Ditinjau dari bentuknya, terdapat dua macam tamimah, yaitu tamimah yang berupa Al-Qur’an dan non Al-Qur’an.

1. Jika tamimah itu berupa Al- Qur’an, maka kalangan sahabat dan tabi’in berselisih pendapat tentang bolehnya menggantungkan jimat dari Al-Qur’an atau yang berupa nama dan sifat Allah Subhanahu Wa Ta'ala (asmaul husna). Namun, pendapat yang lebih tepat adalah hukumnya tetap haram. Meskipun hal tersebut tidak sampai kepada derajat syirik, karena dia bersandar kepada kalamullah, dan bukan kepada makhluk.

 

Ada tiga alasan mengapa tamimah dari Al-Qur’an (atau berupa asmaul husna) tetap haram, yaitu:

 

-      Keumuman dalil larangan tamimah dan tidak ada dalil yang mengkhususkannya.

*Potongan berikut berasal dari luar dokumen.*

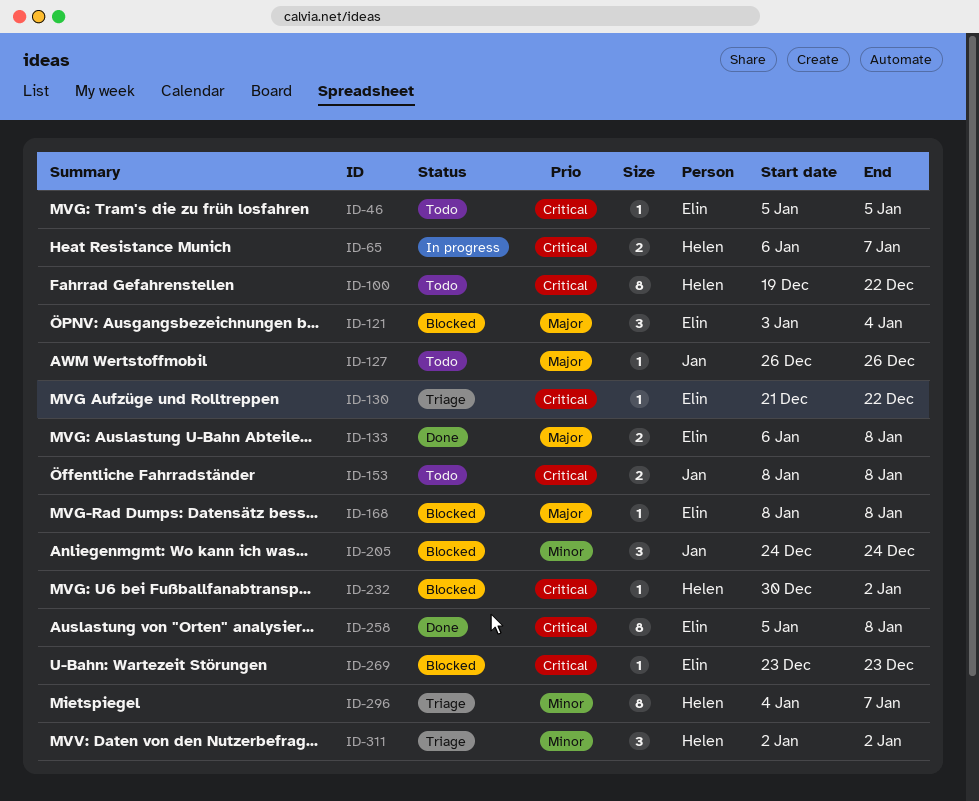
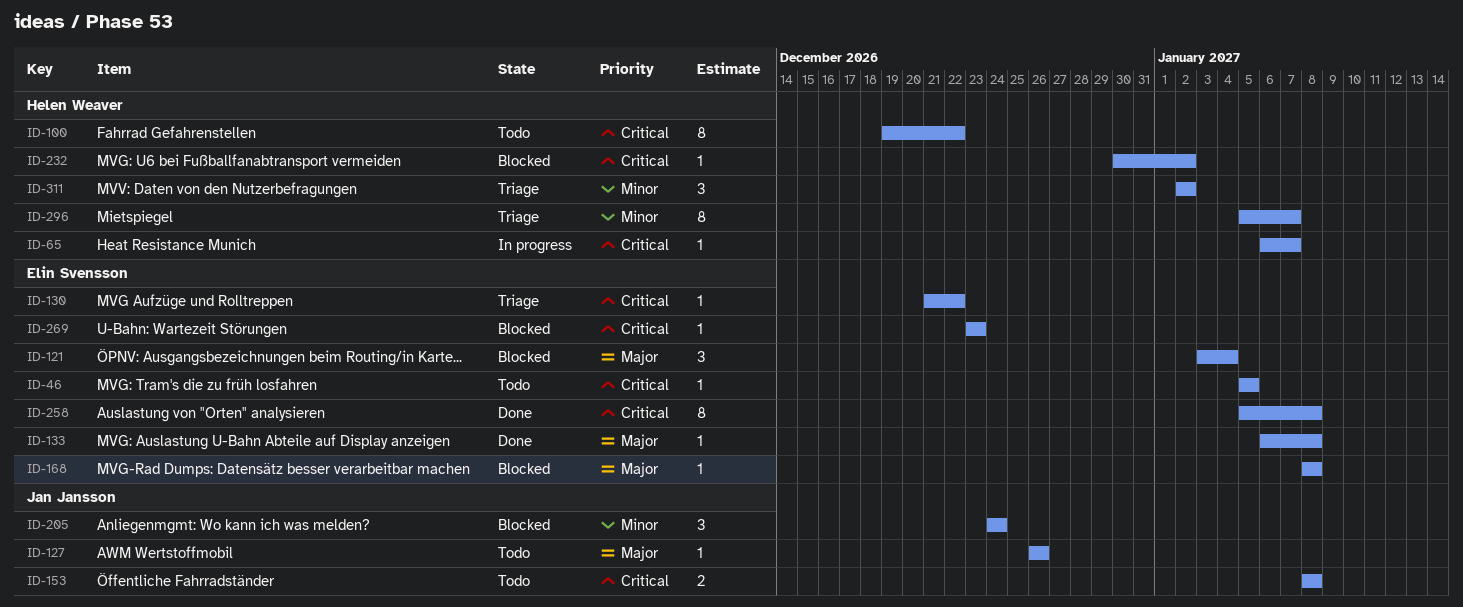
ID-65, estimate: 2 -> 1
ID-133, estimate: 2 -> 1
ID-296, start: Jan 4 -> Jan 5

-      Untuk mencegah adanya pemakaian tamimah dari non Al-Qur’an.

-      Akan menyebabkan pelecehan Al-Qur’an karena jimat tersebut akan tetap dipakai ketika buang air besar, dan lain sebagainya.

 

2. Jika tamimah itu berupa non Al-Qur’an, maka hukumnya haram dan merupakan kesyirikan. Besar kecilnya syirik tersebut tergantung dari keyakinannya.

 

-   Jika tamimah tersebut hanya diyakini sebagai sebab semata, tidak memiliki kekuatan sendiri (sebab tersebut menimbulkan pengaruh karena kehendak Allah Subhanahu Wa Ta’ala), maka hal ini termasuk syirik ashghar. Dan termasuk syirik dalam masalah uluhiyyah karena hatinya telah bersandar kepada selain Allah Subhanahu Wa Ta’ala.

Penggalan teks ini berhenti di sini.